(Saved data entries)
========================

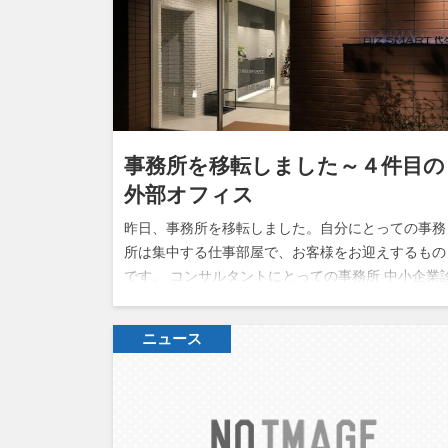
事務所を移転しました～４件目の
外部オフィス
昨日、事務所を移転しました。自分にとっての事務
所は集中する仕事部屋で、お客様をお迎えするもの
です。 コンサルタントにとっての事務所 中小企業
断士の場合、お客様が来られるのでなければ事務所
はどこでも大丈夫です。そのため、…
ニュース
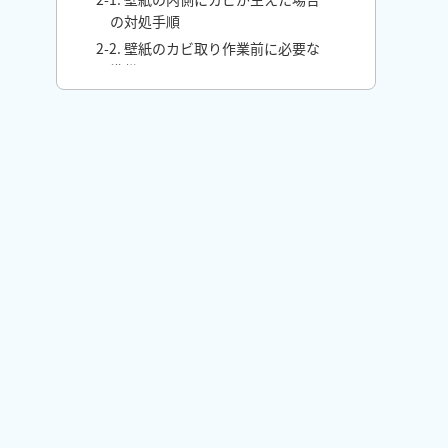
の対処手順
2-2. 壁紙のカビ取り作業前に必要な
準備
2-3. 漏水が原因で壁紙の内側にカビ
が生えた場合
3. 壁紙の内側に生えたカビを自力で取る方
法はある？
4. 壁紙の内側にカビを再発させないための
対策
4-1. 家具や荷物を壁に密着させない
4-2. 漏水や雨漏りは先に修理する
4-3. 結露を放置しない
4-4. 壁まわりを定期的に確認・清掃
する
5. 【カビ最新ニュース】見えない場所の湿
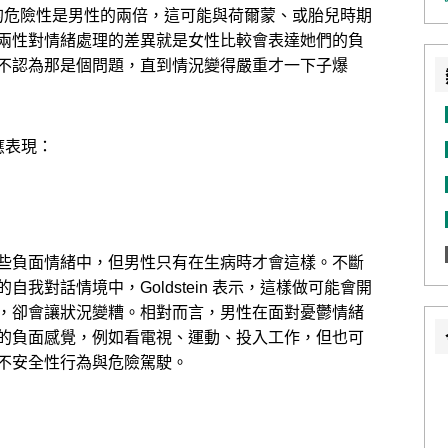
憂鬱症的危險性是男性的兩倍，這可能與荷爾蒙、或胎兒時期
兩性對情緒處理的差異就是女性比較會表達她們的負
不認為那是個問題，直到情況變得嚴重才一下子爆
反應表現：
些負面情緒中，但男性只有在生病時才會這樣。不斷
我對話情境中，Goldstein 表示，這樣做可能會開
，卻會讓狀況變糟。相對而言，男性在面對憂鬱情緒
的負面感覺，例如看電視、運動、投入工作，但也可
不安全性行為與危險駕駛。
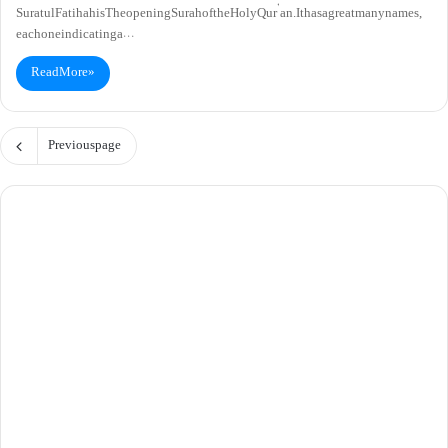
Suratul Fatihah is The opening Surah of the Holy Qur’an. It has a great many names,
each one indicating a…
Read More »
Previous page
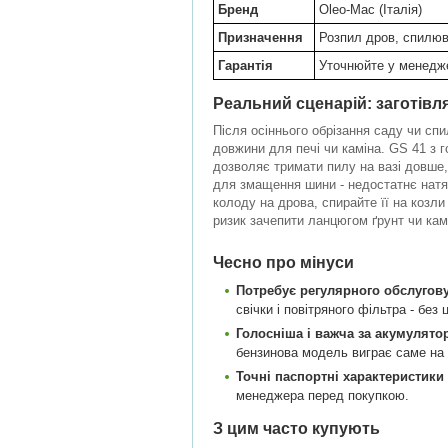
Бренд
Oleo-Mac (Італія)
Призначення
Розпил дров, спилюв
Гарантія
Уточнюйте у менедж
Реальний сценарій: заготівля
Після осіннього обрізання саду чи спи
довжини для печі чи каміна. GS 41 з 
дозволяє тримати пилу на вазі довше,
для змащення шини - недостатнє натя
колоду на дрова, спирайте її на козли
ризик зачепити ланцюгом ґрунт чи кам
Чесно про мінуси
Потребує регулярного обслугову
свічки і повітряного фільтра - бе
Голосніша і важча за акумулято
бензинова модель виграє саме на 
Точні паспортні характеристики 
менеджера перед покупкою.
З цим часто купують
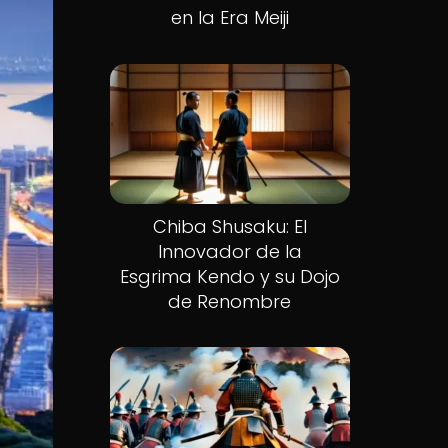
en la Era Meiji
Chiba Shusaku: El
Innovador de la
Esgrima Kendo y su Dojo
de Renombre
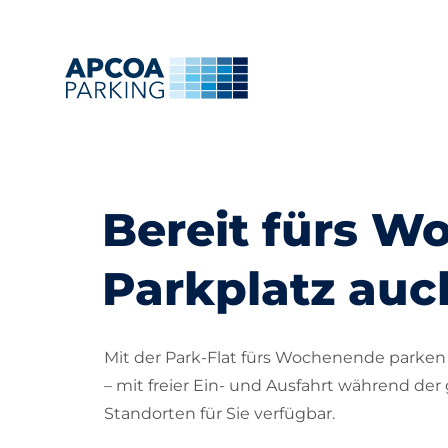
Bereit fürs W
Parkplatz auc
Mit der Park-Flat fürs Wochenende parken 
– mit freier Ein- und Ausfahrt während der
Standorten für Sie verfügbar.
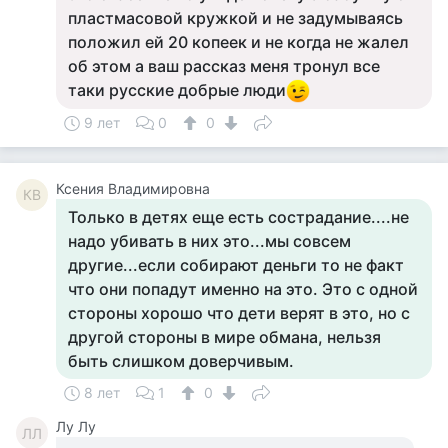
пластмасовой кружкой и не задумываясь
положил ей 20 копеек и не когда не жалел
об этом а ваш рассказ меня тронул все
таки русские добрые люди
9 лет
0
0
Ксения Владимировна
КВ
Только в детях еще есть сострадание....не
надо убивать в них это...мы совсем
другие...если собирают деньги то не факт
что они попадут именно на это. Это с одной
стороны хорошо что дети верят в это, но с
другой стороны в мире обмана, нельзя
быть слишком доверчивым.
8 лет
1
0
Лу Лу
ЛЛ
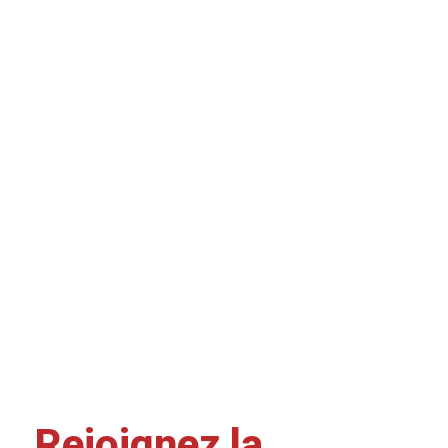
Rejoignez la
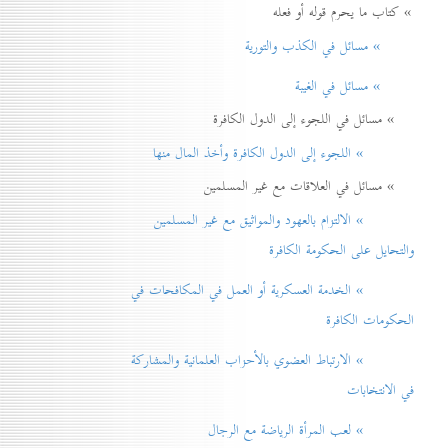
» كتاب ما يحرم قوله أو فعله
» مسائل في الكذب والتورية
» مسائل في الغيبة
» مسائل في اللجوء إلى الدول الكافرة
» اللجوء إلى الدول الكافرة وأخذ المال منها
» مسائل في العلاقات مع غير المسلمين
» الالتزام بالعهود والمواثيق مع غير المسلمين
والتحايل على الحكومة الكافرة
» الخدمة العسكرية أو العمل في المكافحات في
الحكومات الكافرة
» الارتباط العضوي بالأحزاب العلمانية والمشاركة
في الانتخابات
» لعب المرأة الرياضة مع الرجال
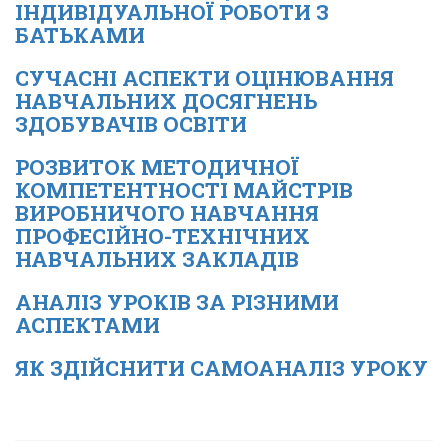
ІНДИВІДУАЛЬНОЇ РОБОТИ З
БАТЬКАМИ
СУЧАСНІ АСПЕКТИ ОЦІНЮВАННЯ
НАВЧАЛЬНИХ ДОСЯГНЕНЬ
ЗДОБУВАЧІВ ОСВІТИ
РОЗВИТОК МЕТОДИЧНОЇ
КОМПЕТЕНТНОСТІ МАЙСТРІВ
ВИРОБНИЧОГО НАВЧАННЯ
ПРОФЕСІЙНО-ТЕХНІЧНИХ
НАВЧАЛЬНИХ ЗАКЛАДІВ
АНАЛІЗ УРОКІВ ЗА РІЗНИМИ
АСПЕКТАМИ
ЯК ЗДІЙСНИТИ САМОАНАЛІЗ УРОКУ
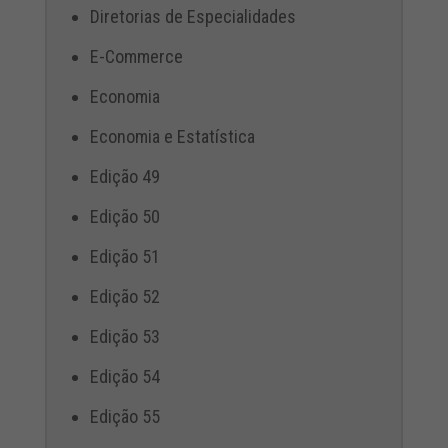
Diretorias de Especialidades
E-Commerce
Economia
Economia e Estatística
Edição 49
Edição 50
Edição 51
Edição 52
Edição 53
Edição 54
Edição 55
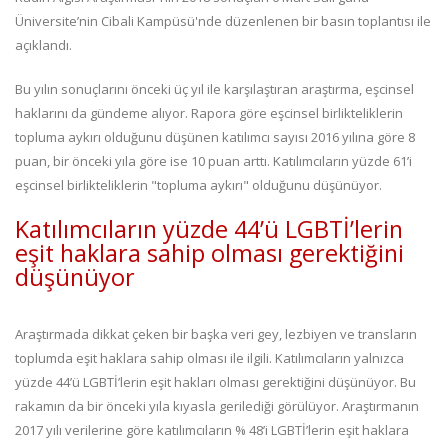
Üniversite’nin Cibali Kampüsü'nde düzenlenen bir basın toplantısı ile
açıklandı.
Bu yılın sonuçlarını önceki üç yıl ile karşılaştıran araştırma, eşcinsel
haklarını da gündeme alıyor. Rapora göre eşcinsel birlikteliklerin
topluma aykırı olduğunu düşünen katılımcı sayısı 2016 yılına göre 8
puan, bir önceki yıla göre ise 10 puan arttı. Katılımcıların yüzde 61’i
eşcinsel birlikteliklerin "topluma aykırı" olduğunu düşünüyor.
Katılımcıların yüzde 44’ü LGBTİ’lerin
eşit haklara sahip olması gerektiğini
düşünüyor
Araştırmada dikkat çeken bir başka veri gey, lezbiyen ve transların
toplumda eşit haklara sahip olması ile ilgili. Katılımcıların yalnızca
yüzde 44’ü LGBTİ’lerin eşit hakları olması gerektiğini düşünüyor. Bu
rakamın da bir önceki yıla kıyasla gerilediği görülüyor. Araştırmanın
2017 yılı verilerine göre katılımcıların % 48’i LGBTİ’lerin eşit haklara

========================

Transcribe the text of every row above word for word, and leave the pictures out of your answer.

## ANSWER SPACE
事務所を移転しました～４件目の
外部オフィス
昨日、事務所を移転しました。自分にとっての事務
所は集中する仕事部屋で、お客様をお迎えするもの
です。 コンサルタントにとっての事務所 中小企業
断士の場合、お客様が来られるのでなければ事務所
はどこでも大丈夫です。そのため、…
ニュース
の対処手順
2-2. 壁紙のカビ取り作業前に必要な
準備
2-3. 漏水が原因で壁紙の内側にカビ
が生えた場合
3. 壁紙の内側に生えたカビを自力で取る方
法はある？
4. 壁紙の内側にカビを再発させないための
対策
4-1. 家具や荷物を壁に密着させない
4-2. 漏水や雨漏りは先に修理する
4-3. 結露を放置しない
4-4. 壁まわりを定期的に確認・清掃
する
5. 【カビ最新ニュース】見えない場所の湿
憂鬱症的危險性是男性的兩倍，這可能與荷爾蒙、或胎兒時期
兩性對情緒處理的差異就是女性比較會表達她們的負
不認為那是個問題，直到情況變得嚴重才一下子爆
反應表現：
些負面情緒中，但男性只有在生病時才會這樣。不斷
我對話情境中，Goldstein 表示，這樣做可能會開
，卻會讓狀況變糟。相對而言，男性在面對憂鬱情緒
的負面感覺，例如看電視、運動、投入工作，但也可
不安全性行為與危險駕駛。
Suratul Fatihah is The opening Surah of the Holy Qur’an. It has a great many names,
each one indicating a…
Read More »
Previous page
Бренд
Oleo-Mac (Італія)
Призначення
Розпил дров, спилюв
Гарантія
Уточнюйте у менедж
Реальний сценарій: заготівля
Після осіннього обрізання саду чи спи
довжини для печі чи каміна. GS 41 з 
дозволяє тримати пилу на вазі довше,
для змащення шини - недостатнє натя
колоду на дрова, спирайте її на козли
ризик зачепити ланцюгом ґрунт чи кам
Чесно про мінуси
Потребує регулярного обслугову
свічки і повітряного фільтра - бе
Голосніша і важча за акумулято
бензинова модель виграє саме на 
Точні паспортні характеристики 
менеджера перед покупкою.
З цим часто купують
en la Era Meiji
Chiba Shusaku: El
Innovador de la
Esgrima Kendo y su Dojo
de Renombre
Bereit fürs W
Parkplatz auc
Mit der Park-Flat fürs Wochenende parken 
– mit freier Ein- und Ausfahrt während der
Standorten für Sie verfügbar.
пластмасовой кружкой и не задумываясь
положил ей 20 копеек и не когда не жалел
об этом а ваш рассказ меня тронул все
таки русские добрые люди
9 лет
0
0
Ксения Владимировна
КВ
Только в детях еще есть сострадание....не
надо убивать в них это...мы совсем
другие...если собирают деньги то не факт
что они попадут именно на это. Это с одной
стороны хорошо что дети верят в это, но с
другой стороны в мире обмана, нельзя
быть слишком доверчивым.
8 лет
1
0
Лу Лу
ЛЛ
Rejoignez la
» كتاب ما يحرم قوله أو فعله
» مسائل في الكذب والتورية
» مسائل في الغيبة
» مسائل في اللجوء إلى الدول الكافرة
» اللجوء إلى الدول الكافرة وأخذ المال منها
» مسائل في العلاقات مع غير المسلمين
» الالتزام بالعهود والمواثيق مع غير المسلمين
والتحايل على الحكومة الكافرة
» الخدمة العسكرية أو العمل في المكافحات في
الحكومات الكافرة
» الارتباط العضوي بالأحزاب العلمانية والمشاركة
في الانتخابات
» لعب المرأة الرياضة مع الرجال
ІНДИВІДУАЛЬНОЇ РОБОТИ З
БАТЬКАМИ
СУЧАСНІ АСПЕКТИ ОЦІНЮВАННЯ
НАВЧАЛЬНИХ ДОСЯГНЕНЬ
ЗДОБУВАЧІВ ОСВІТИ
РОЗВИТОК МЕТОДИЧНОЇ
КОМПЕТЕНТНОСТІ МАЙСТРІВ
ВИРОБНИЧОГО НАВЧАННЯ
ПРОФЕСІЙНО-ТЕХНІЧНИХ
НАВЧАЛЬНИХ ЗАКЛАДІВ
АНАЛІЗ УРОКІВ ЗА РІЗНИМИ
АСПЕКТАМИ
ЯК ЗДІЙСНИТИ САМОАНАЛІЗ УРОКУ
Diretorias de Especialidades
E-Commerce
Economia
Economia e Estatística
Edição 49
Edição 50
Edição 51
Edição 52
Edição 53
Edição 54
Edição 55
Üniversite’nin Cibali Kampüsü'nde düzenlenen bir basın toplantısı ile
açıklandı.
Bu yılın sonuçlarını önceki üç yıl ile karşılaştıran araştırma, eşcinsel
haklarını da gündeme alıyor. Rapora göre eşcinsel birlikteliklerin
topluma aykırı olduğunu düşünen katılımcı sayısı 2016 yılına göre 8
puan, bir önceki yıla göre ise 10 puan arttı. Katılımcıların yüzde 61’i
eşcinsel birlikteliklerin "topluma aykırı" olduğunu düşünüyor.
Katılımcıların yüzde 44’ü LGBTİ’lerin
eşit haklara sahip olması gerektiğini
düşünüyor
Araştırmada dikkat çeken bir başka veri gey, lezbiyen ve transların
toplumda eşit haklara sahip olması ile ilgili. Katılımcıların yalnızca
yüzde 44’ü LGBTİ’lerin eşit hakları olması gerektiğini düşünüyor. Bu
rakamın da bir önceki yıla kıyasla gerilediği görülüyor. Araştırmanın
2017 yılı verilerine göre katılımcıların % 48’i LGBTİ’lerin eşit haklara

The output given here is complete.